En defensa del Congreso
Es una
de las instituciones políticas más desprestigiadas, aquí o en cualquier
democracia del mundo. Parecería que, inclusive, su función es la de pararrayos
de la insatisfacción ciudadana. El Congreso puede sintetizar todo lo que
rechazamos de la política: resultados poco concretos, lentitud, demagogia,
intromisión de intereses particulares en asuntos públicos. Políticamente
resulta suicida defenderlo, pero es necesario hacerlo.
La
democracia se funda en el equilibrio de poderes, en el cual la rama legislativa
es el primer poder del Estado. En ella recae la representación ideológica,
regional, y clasista de nuestra sociedad. En la práctica, sin embargo, no ha
conseguido traducir los votos en bancadas que transmitan a través de leyes y
fiscalizaciones el clamor de un país complejo, para muchos, imposible de
representar.
Nuestro
Parlamento carece de congresistas experimentados y de grupos cohesionados programáticamente
(con la excepción del fujimorismo). La baja tasa de reelección, la débil
consistencia de las alianzas políticas y un excesivo centralismo coadyuvan como
factores estructurales que suman al desprestigio propio de carreras legislativas,
en la mayoría de los casos, opacas y no ajenas a escándalos.
Sin
embargo, desde el 2011 se han emprendido iniciativas que –si bien son
polémicas—han buscado salir de la inercia del desprestigio y la inoperancia. El
Pleno Descentralizado de Ica, la formación de “gestores parlamentarios” y el
reciente incremento de los gastos operativos conforman esa serie de intentos por
hallar la fórmula perdida de la representación política.
Paradójicamente
estas medidas (truncadas por presiones mediáticas) han sido el blanco de
severas críticas de parte de un sector de la prensa de probada reputación
democrática. Cualquier acción que involucre gastos adicionales –por más que sea
legal—es atacada irremediablemente. ¿Cómo fortalecer el Congreso entonces? ¿Cómo
convertirla en una institución receptiva a los ciudadanos? ¿Es posible mejorar
nuestra política sin recurrir a abrir la billetera?
El
cuestionamiento a los malos congresistas no debería conducir a la
estigmatización de la institución parlamentaria como tal. La crítica llevada a
los extremos puede resultar cómplice de los reflejos autoritarios que produjeron,
ya una vez, el cierre del Legislativo.
El 5 de
abril de 1992 se explica con tres elementos: un Ejecutivo ambicioso,
autoritario y sin valores democráticos; una opinión pública convencida de que
se puede prescindir de su principal canal formal de representación; y un
contexto generalizado de crisis. No cumplimos el tercer requisito,
afortunadamente; pero no estamos curados de los dos primeros.
Por un
lado, parecería que hemos aprendido la lección: sabemos en carne propia a lo
que puede llevar un Ejecutivo sin Congreso ni Poder Judicial. Pero por otro, creería
que nuestra “democracia dedo meñique” prefiere las formas del “buen gusto”
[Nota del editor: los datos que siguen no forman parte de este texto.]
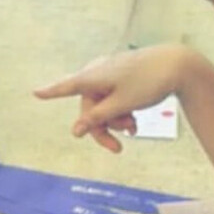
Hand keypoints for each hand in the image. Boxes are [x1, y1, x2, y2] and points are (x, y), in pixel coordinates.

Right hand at [34, 46, 186, 153]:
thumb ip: (97, 118)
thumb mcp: (121, 105)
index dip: (51, 92)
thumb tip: (75, 131)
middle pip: (89, 107)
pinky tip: (135, 119)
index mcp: (94, 76)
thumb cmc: (148, 82)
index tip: (35, 93)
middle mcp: (98, 72)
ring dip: (115, 121)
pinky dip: (121, 111)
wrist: (178, 65)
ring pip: (103, 105)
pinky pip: (113, 98)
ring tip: (134, 128)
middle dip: (103, 127)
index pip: (67, 87)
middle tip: (117, 148)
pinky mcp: (122, 76)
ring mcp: (110, 73)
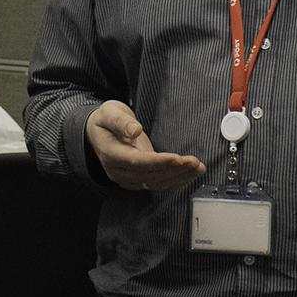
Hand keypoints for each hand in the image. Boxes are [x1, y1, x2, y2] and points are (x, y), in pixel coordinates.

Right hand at [86, 101, 204, 191]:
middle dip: (175, 170)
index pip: (137, 162)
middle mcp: (119, 171)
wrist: (98, 131)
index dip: (159, 162)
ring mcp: (128, 178)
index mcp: (111, 154)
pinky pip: (157, 184)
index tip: (178, 158)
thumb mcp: (109, 112)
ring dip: (179, 177)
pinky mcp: (137, 179)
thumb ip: (121, 122)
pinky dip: (176, 181)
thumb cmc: (106, 119)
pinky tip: (190, 174)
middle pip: (150, 175)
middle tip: (195, 162)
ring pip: (156, 183)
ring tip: (198, 168)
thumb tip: (135, 130)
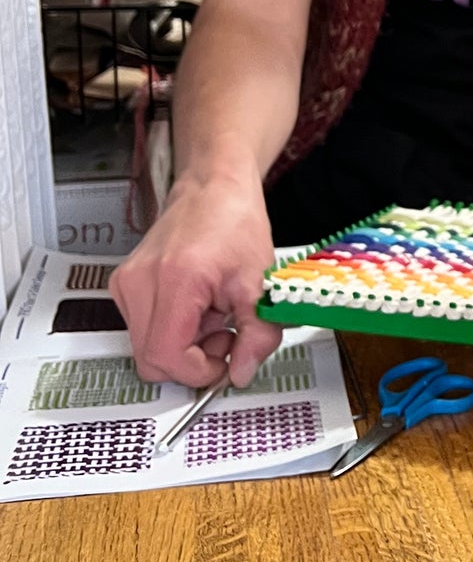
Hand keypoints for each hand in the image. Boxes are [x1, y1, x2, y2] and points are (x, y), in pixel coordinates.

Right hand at [110, 166, 279, 387]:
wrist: (214, 189)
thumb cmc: (234, 223)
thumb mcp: (260, 283)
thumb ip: (258, 334)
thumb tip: (242, 372)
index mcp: (175, 280)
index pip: (165, 356)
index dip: (198, 372)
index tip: (224, 362)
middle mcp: (141, 282)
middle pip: (150, 360)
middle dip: (192, 361)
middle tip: (224, 334)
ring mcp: (127, 283)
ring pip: (145, 349)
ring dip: (183, 345)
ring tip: (213, 314)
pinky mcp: (124, 285)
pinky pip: (142, 330)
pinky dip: (172, 330)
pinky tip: (196, 307)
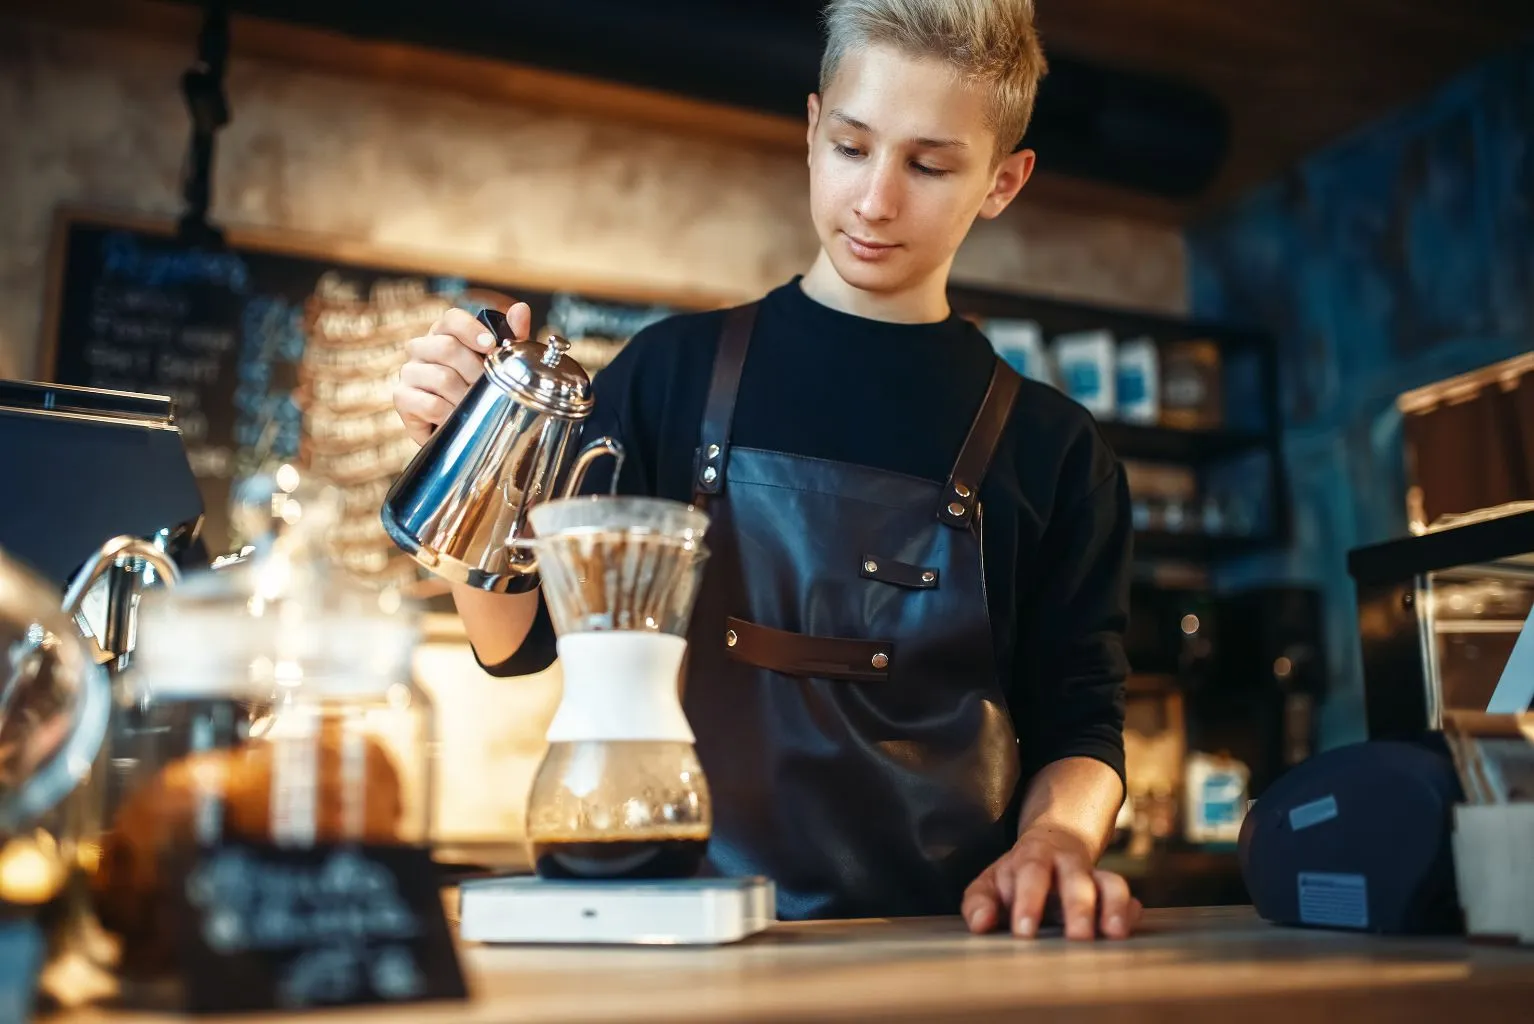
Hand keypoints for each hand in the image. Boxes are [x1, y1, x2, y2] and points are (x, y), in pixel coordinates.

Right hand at [394, 302, 531, 444]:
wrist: (460, 429)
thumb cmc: (477, 390)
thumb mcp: (498, 364)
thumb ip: (510, 337)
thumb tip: (520, 309)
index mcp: (444, 333)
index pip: (452, 319)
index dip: (472, 330)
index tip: (491, 346)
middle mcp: (421, 348)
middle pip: (446, 347)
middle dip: (475, 371)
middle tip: (490, 388)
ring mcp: (408, 371)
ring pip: (441, 378)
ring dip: (466, 396)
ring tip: (477, 406)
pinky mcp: (401, 397)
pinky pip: (431, 404)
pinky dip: (451, 413)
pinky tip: (458, 417)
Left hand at [961, 825, 1141, 940]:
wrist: (1052, 845)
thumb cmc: (1015, 876)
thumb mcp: (990, 884)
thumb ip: (979, 903)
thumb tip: (981, 923)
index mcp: (1033, 858)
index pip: (1031, 873)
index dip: (1029, 900)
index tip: (1024, 932)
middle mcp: (1067, 864)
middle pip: (1076, 879)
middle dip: (1078, 908)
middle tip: (1077, 938)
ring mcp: (1093, 877)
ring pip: (1110, 883)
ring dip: (1114, 907)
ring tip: (1114, 934)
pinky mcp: (1112, 892)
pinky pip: (1128, 898)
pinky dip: (1131, 913)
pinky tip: (1127, 929)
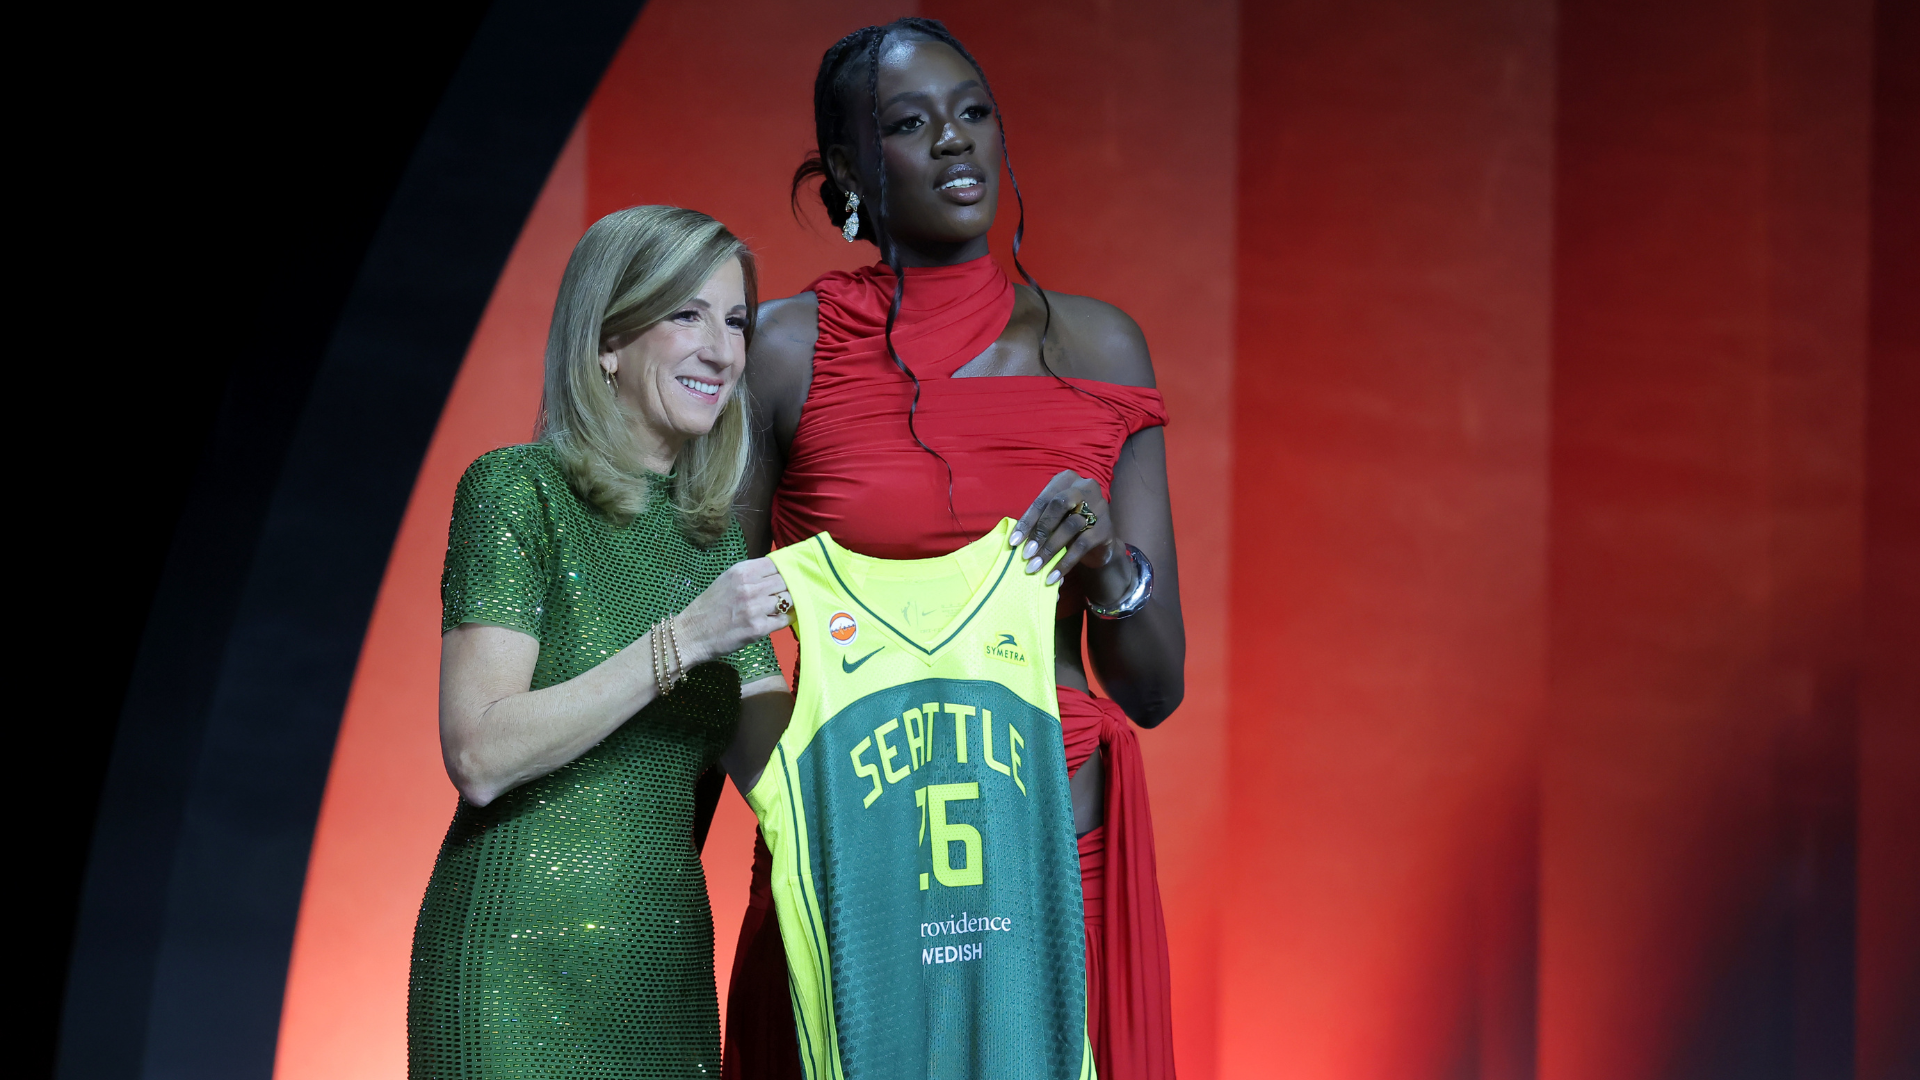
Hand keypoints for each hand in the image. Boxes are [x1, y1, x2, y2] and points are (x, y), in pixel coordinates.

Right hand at [675, 558, 792, 663]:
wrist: (691, 634)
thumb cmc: (709, 607)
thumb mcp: (726, 580)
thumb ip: (750, 574)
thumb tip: (777, 572)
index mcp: (741, 572)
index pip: (777, 564)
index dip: (784, 570)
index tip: (786, 576)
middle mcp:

neoliberal (Estado austero, partidos elitistas, congresistas de páginas de
sociales) que es capaz de sacrificar un pilar de la democracia, con tal de
extinguir “otorongos”. No es necesario “adoptar a un congresista”, sino adoptar
con sensatez una posición crítica y, a la vez, propositiva. El futuro de la
democracia se lo agradecerá.
Publicado
en El Comercio el 1 de enero del 2013.